Con un incremento della rilevanza della Cina nel contesto geopolitico, crede che in futuro le sue posizioni sui diritti umani (penso al Tibet e allo Xinjiang) cambieranno?
“No, non credo che succederà perché l’Occidente non si è mosso quando forse avrebbe avuto la forza di far cambiare delle cose. La Cina ormai è una potenza mondiale e il nervosismo americano è dovuto alla minaccia percepita su alcuni dossier, come quello tecnologico: per la prima volta il monopolio americano sulla rete è in qualche modo assediato dall’arrivo delle aziende cinesi. Penso che la Cina non accetterà più le pressioni occidentali sulla questione dei diritti umani, e un esempio è proprio Hong Kong: la posizione di forza che ha preso è indicativa di come la Cina abbia aggirato tutte le questioni interne legate ai diritti umani. Non accetterà più le interferenze straniere perché riesce ad essere assertiva e reagire in maniera dura con dichiarazioni molto forti”.

Che cosa ha sbagliato, se ha sbagliato qualcosa, la Cina nella gestione del coronavirus?

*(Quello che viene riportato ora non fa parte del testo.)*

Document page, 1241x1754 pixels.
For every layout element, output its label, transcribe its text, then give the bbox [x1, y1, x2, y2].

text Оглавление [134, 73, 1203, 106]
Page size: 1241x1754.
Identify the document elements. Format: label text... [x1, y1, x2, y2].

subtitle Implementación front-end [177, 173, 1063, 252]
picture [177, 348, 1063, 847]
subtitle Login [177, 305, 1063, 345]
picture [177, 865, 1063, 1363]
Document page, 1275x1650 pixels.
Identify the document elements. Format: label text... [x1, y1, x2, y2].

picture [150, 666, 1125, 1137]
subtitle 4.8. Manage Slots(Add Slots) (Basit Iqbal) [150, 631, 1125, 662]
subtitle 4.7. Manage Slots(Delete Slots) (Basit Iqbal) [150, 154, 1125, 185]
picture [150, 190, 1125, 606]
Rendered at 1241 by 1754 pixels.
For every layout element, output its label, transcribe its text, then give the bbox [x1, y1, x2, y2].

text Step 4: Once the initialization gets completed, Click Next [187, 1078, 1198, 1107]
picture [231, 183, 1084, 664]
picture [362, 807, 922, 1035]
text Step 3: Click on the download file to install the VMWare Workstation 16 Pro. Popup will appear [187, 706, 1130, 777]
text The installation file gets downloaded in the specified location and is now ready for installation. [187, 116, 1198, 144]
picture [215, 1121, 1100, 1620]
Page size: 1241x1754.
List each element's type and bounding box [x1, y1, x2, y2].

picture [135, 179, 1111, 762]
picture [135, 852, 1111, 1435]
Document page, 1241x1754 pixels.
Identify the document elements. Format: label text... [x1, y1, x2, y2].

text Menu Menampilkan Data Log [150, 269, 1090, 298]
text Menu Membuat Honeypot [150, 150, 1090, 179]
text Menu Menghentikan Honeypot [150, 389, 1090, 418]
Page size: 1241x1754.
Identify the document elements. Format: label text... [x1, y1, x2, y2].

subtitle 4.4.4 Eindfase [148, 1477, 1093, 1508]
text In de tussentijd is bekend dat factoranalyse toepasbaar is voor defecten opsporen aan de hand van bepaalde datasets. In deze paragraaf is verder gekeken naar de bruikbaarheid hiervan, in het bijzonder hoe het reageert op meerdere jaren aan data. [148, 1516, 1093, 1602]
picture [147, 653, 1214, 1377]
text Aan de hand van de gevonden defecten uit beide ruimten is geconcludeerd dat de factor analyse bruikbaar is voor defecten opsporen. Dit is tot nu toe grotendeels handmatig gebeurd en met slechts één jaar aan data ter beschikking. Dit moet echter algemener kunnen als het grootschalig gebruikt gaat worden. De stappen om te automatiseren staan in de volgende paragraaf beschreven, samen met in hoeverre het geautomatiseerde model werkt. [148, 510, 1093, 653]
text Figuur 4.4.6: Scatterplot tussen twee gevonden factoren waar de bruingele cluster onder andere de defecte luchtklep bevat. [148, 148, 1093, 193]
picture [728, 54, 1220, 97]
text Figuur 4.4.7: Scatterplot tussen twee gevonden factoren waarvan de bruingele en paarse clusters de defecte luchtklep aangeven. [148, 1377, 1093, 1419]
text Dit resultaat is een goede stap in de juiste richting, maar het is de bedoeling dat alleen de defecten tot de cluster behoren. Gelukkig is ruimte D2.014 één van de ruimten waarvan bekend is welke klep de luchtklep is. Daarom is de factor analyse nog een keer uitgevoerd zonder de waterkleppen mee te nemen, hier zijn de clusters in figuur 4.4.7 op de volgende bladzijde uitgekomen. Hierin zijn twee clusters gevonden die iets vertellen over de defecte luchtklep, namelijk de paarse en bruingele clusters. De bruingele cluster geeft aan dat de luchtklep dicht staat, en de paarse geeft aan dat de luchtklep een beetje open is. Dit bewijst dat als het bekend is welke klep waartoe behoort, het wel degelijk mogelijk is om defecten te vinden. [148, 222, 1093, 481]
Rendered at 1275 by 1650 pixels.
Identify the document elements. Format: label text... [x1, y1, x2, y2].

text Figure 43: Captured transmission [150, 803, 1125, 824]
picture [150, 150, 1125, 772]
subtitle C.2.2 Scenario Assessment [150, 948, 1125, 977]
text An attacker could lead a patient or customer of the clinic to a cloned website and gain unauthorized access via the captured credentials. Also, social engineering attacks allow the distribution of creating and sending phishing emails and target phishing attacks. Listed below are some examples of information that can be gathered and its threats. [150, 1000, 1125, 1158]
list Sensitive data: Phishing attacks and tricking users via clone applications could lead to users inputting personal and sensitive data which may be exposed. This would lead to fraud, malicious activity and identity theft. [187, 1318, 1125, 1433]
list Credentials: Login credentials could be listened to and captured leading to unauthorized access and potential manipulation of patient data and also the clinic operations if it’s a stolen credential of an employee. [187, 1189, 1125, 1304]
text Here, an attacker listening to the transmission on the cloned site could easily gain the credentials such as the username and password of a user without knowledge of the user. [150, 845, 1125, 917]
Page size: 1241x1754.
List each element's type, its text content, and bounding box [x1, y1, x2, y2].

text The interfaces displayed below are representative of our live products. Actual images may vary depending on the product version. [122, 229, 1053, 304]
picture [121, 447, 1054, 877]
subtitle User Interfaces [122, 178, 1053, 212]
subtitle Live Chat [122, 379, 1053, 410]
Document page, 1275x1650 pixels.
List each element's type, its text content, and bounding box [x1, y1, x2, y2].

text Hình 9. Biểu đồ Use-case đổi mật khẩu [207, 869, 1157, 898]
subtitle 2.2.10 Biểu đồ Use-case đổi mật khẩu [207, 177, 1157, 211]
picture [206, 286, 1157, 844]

“Sicuramente ha sbagliato nelle prime fasi della pandemia, quando non è stata tempestiva nella comunicazione ai cittadini. I motivi per cui questo è avvenuto non li sapremo mai, ma sicuramente ha influito la poca comunicazione burocratica tra il centro e la periferia e il necessario tempo di riflessione per capire come evitare il panico. Va anche detto che la Cina è stato il primo Paese ad essere colpito dal virus e quindi ha dovuto avere il tempo per capire cosa stesse succedendo. Trovo sempre complicato parlare di colpe e responsabilità, in particolare per un evento così eccezionale: del resto anche tutti i Paesi occidentali, nonostante avessero a disposizione più tempo e informazioni della Cina, hanno accumulato ritardi e si sono trovati in enorme difficoltà”.